His inquiries come on the heels of efforts last month
to scrutinize what the Department of Justice knows about the secretive use of these devices.
In addition, Wyden got a new amendment into an appropriations bill that was approved by the Senate on Monday evening. The amendment requires the Department of Defense to notify the Armed Services Committee about all stingrays detected near military bases during the previous three years and to describe what actions the Department has taken to protect service members and their families against hostile stingrays.
As Ars has reported for years, stingrays determine a phone's location by spoofing a cell tower. In some cases, they can also intercept calls and text messages. Once deployed, the devices intercept data from a target phone along with information from other phones within the vicinity.
Recently, as part of Sen. Wyden's ongoing efforts to shed more light on the shadowy technology, the Department of Homeland Security told the senator that there were foreign-controlled fake cell-tower surveillance devices in Washington, DC. DHS said that, not only did it not know how to find them, the agency could not determine whether stingrays interfere with 911 calls.
Now, Wyden wants to know what the FCC knows about this type of disruption. Amongst his slew of new questions—which he has said the agency must answer by July 13—he wants to know about what level of testing it has done, and if it hasn’t, why not.
The senator continues:
2. As part of the certification process, does the FCC test whether cell-site simulators might disrupt non-emergency cellular telephone service or wireless Internet access, including both the mobile devices targeted for surveillance and other nearby devices used by innocent bystanders? If so, please describe the findings. If not, why not?
3. What, if any, testing does the FCC conduct or require to assess whether or how cell site simulators affect the functionality of cellular telephone handsets, including any effects on the power consumption and broadcast strength of those handsets? Please provide a detailed explanation of the results of any such testing conducted of cell site simulators certified by the FCC. If the Commission does not conduct or require testing, please explain why the Commission does not believe that such testing is necessary.
4. The FCC is required by law to determine that certification of a device is in the service of the public interest, convenience, and necessity. If an FCC testing certification body determines that a device complies with the technical standards for certification, does the Commission then assume that certification would serve the public interest, convenience, and necessity? If so, why? Please describe how, if at all, the FCC considers the disruption of cellular telephone service, wireless Internet access, or any other applications when deciding if certifying a cell site simulator serves the public interest.
Sen. Wyden is not the only person to be concerned as to how stingrays may impact 911 calls.
Nearly two years ago, Laura Moy, a law professor at Georgetown University, filed a formal complaint with the FCC over similar concerns. Nothing seems to have come of her efforts, as far as she can tell.

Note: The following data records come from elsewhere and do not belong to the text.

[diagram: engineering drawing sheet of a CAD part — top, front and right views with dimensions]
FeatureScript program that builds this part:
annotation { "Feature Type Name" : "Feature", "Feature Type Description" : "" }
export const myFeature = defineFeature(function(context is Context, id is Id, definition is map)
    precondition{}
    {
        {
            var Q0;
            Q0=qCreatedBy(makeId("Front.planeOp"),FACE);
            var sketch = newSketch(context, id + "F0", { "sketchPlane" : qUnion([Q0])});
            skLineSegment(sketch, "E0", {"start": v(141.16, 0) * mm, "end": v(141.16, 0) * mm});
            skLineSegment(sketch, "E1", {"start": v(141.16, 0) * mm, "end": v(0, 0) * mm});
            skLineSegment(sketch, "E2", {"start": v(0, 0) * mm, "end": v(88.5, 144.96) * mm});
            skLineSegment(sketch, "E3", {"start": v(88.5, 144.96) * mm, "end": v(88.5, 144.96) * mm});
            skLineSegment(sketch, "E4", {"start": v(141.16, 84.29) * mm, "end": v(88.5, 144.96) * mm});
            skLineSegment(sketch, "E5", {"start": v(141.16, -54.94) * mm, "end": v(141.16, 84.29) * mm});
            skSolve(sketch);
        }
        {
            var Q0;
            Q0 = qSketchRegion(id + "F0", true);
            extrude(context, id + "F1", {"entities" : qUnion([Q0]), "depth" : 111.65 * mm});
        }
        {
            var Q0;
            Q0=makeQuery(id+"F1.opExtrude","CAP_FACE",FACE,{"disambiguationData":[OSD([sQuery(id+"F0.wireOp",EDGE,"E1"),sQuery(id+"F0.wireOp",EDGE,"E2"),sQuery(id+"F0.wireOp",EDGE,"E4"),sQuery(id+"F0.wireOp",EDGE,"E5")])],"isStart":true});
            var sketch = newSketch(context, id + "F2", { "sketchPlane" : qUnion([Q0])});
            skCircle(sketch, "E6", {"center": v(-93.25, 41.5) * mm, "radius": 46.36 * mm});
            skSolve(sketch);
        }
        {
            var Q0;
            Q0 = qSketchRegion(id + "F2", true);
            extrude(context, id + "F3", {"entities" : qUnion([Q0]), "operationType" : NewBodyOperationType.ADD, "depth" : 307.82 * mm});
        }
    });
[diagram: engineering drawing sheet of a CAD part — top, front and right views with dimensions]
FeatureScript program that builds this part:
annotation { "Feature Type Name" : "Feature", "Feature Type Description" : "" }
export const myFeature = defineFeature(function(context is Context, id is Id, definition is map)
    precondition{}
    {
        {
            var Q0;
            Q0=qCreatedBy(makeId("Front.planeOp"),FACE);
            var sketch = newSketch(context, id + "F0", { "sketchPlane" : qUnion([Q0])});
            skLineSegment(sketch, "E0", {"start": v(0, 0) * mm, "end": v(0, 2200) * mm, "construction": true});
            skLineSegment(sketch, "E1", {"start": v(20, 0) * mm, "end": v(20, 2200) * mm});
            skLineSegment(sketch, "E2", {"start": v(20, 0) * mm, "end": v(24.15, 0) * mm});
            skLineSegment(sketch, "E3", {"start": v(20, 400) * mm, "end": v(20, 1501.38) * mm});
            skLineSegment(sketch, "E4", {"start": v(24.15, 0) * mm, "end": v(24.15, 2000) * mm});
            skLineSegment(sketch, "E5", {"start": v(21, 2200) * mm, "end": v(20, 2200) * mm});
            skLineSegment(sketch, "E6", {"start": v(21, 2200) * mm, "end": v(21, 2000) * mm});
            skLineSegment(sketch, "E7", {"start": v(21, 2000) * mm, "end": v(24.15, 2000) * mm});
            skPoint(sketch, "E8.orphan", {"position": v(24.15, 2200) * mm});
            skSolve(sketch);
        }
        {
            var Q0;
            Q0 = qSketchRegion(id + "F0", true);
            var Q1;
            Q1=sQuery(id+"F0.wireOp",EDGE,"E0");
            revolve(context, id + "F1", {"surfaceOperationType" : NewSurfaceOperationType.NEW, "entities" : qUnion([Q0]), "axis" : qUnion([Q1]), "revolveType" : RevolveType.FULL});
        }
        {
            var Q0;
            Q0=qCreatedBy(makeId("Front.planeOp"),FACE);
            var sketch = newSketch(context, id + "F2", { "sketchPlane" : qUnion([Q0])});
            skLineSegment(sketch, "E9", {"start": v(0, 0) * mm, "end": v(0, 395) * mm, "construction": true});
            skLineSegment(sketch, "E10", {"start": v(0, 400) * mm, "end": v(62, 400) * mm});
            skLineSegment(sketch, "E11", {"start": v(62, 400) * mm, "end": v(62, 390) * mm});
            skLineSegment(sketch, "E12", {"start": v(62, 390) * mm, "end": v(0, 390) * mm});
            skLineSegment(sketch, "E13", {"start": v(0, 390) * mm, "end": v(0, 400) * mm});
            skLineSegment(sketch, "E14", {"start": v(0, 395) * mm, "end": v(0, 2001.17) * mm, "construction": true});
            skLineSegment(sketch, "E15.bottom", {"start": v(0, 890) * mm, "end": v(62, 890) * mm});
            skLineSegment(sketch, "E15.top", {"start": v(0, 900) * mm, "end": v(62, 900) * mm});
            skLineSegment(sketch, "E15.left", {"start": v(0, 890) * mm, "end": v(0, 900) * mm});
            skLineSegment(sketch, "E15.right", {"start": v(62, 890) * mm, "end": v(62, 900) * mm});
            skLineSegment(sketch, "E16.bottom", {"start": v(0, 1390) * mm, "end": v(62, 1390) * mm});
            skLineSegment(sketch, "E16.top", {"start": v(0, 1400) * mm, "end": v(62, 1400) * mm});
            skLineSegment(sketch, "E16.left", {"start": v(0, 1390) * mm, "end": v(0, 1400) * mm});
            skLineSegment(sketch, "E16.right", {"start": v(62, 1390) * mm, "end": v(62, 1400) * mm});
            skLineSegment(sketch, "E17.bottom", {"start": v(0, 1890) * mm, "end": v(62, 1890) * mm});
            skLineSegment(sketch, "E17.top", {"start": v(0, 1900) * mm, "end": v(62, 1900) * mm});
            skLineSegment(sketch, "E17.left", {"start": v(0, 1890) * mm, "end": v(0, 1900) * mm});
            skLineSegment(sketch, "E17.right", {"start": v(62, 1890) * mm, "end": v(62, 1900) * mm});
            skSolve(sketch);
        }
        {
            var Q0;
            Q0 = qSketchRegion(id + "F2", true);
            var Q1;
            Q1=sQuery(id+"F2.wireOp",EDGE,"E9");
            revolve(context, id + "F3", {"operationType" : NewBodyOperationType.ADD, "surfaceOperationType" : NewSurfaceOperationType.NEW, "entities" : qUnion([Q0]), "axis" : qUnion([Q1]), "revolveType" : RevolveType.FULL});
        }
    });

"These powerful devices can interfere with cellphones that are two blocks or more away," she told Ars.
"Stingrays work by hijacking cellphones, turning them into surveillance devices in our pockets and purses. When that happens, affected phones cannot make or receive calls—and that almost certainly includes emergency calls. The FCC should absolutely be doing this testing. Stingrays work by interfering with normal operation of the phone network—that's their core functionality. As regulator and custodian of our communications networks, it's the FCC's job to police that."